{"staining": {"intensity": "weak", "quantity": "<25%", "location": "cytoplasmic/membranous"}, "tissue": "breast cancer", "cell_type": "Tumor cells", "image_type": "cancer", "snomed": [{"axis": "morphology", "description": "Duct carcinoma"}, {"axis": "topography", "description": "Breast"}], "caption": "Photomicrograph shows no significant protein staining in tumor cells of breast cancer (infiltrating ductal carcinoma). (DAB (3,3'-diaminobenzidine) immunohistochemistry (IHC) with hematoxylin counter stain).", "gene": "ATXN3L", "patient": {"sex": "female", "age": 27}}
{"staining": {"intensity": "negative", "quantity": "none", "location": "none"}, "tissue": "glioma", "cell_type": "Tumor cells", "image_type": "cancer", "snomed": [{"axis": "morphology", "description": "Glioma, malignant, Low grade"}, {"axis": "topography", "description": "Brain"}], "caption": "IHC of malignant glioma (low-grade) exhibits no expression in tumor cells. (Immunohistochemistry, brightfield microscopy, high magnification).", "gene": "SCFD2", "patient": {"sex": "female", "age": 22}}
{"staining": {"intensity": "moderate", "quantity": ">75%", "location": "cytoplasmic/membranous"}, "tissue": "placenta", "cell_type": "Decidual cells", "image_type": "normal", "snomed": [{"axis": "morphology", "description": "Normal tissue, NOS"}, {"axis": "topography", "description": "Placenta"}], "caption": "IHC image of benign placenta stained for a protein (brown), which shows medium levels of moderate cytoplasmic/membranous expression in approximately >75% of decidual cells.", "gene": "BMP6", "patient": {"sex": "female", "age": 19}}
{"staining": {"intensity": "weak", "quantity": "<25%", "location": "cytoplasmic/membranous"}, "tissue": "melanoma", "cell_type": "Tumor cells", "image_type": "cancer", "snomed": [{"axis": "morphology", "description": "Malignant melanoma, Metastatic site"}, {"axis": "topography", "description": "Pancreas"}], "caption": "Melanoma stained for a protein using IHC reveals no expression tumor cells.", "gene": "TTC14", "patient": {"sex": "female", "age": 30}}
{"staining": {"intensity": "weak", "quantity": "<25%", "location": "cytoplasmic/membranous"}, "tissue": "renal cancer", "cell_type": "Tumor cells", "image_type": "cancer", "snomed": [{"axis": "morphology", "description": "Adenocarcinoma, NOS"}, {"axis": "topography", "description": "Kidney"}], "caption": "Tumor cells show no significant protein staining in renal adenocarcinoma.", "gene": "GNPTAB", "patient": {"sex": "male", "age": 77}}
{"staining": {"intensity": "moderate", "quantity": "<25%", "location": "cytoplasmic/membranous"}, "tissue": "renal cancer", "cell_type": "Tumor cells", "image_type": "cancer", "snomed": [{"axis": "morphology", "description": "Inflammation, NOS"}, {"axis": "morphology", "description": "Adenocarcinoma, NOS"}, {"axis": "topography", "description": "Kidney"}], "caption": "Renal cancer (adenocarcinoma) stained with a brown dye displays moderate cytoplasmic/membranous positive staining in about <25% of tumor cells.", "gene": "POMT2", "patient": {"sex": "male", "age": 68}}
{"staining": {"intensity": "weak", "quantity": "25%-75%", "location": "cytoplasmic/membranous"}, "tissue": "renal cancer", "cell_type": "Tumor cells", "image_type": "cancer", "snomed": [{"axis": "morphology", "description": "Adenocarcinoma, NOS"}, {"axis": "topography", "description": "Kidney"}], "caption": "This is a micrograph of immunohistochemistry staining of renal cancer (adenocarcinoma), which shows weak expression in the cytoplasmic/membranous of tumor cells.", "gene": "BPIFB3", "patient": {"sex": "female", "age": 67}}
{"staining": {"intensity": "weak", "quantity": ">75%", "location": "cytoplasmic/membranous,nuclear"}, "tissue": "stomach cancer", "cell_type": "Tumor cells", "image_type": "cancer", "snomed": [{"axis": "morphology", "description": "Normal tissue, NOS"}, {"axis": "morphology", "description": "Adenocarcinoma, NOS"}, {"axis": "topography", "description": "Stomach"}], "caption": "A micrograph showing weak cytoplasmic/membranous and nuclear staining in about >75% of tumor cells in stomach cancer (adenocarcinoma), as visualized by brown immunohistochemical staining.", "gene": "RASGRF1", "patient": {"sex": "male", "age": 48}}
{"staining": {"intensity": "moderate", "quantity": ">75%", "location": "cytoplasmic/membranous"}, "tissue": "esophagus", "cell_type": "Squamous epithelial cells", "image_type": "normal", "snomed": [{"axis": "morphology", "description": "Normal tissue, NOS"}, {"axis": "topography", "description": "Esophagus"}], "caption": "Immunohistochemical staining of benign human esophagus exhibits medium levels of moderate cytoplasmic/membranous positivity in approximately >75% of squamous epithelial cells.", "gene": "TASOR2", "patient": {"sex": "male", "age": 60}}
- - - -
» **Instructions for the task**: Take the records above and return, word for word, only the lines that fall from the line with "image of benign" to the line with "cells show no", both of them included.

» **Your solution**:
{"staining": {"intensity": "moderate", "quantity": ">75%", "location": "cytoplasmic/membranous"}, "tissue": "placenta", "cell_type": "Decidual cells", "image_type": "normal", "snomed": [{"axis": "morphology", "description": "Normal tissue, NOS"}, {"axis": "topography", "description": "Placenta"}], "caption": "IHC image of benign placenta stained for a protein (brown), which shows medium levels of moderate cytoplasmic/membranous expression in approximately >75% of decidual cells.", "gene": "BMP6", "patient": {"sex": "female", "age": 19}}
{"staining": {"intensity": "weak", "quantity": "<25%", "location": "cytoplasmic/membranous"}, "tissue": "melanoma", "cell_type": "Tumor cells", "image_type": "cancer", "snomed": [{"axis": "morphology", "description": "Malignant melanoma, Metastatic site"}, {"axis": "topography", "description": "Pancreas"}], "caption": "Melanoma stained for a protein using IHC reveals no expression tumor cells.", "gene": "TTC14", "patient": {"sex": "female", "age": 30}}
{"staining": {"intensity": "weak", "quantity": "<25%", "location": "cytoplasmic/membranous"}, "tissue": "renal cancer", "cell_type": "Tumor cells", "image_type": "cancer", "snomed": [{"axis": "morphology", "description": "Adenocarcinoma, NOS"}, {"axis": "topography", "description": "Kidney"}], "caption": "Tumor cells show no significant protein staining in renal adenocarcinoma.", "gene": "GNPTAB", "patient": {"sex": "male", "age": 77}}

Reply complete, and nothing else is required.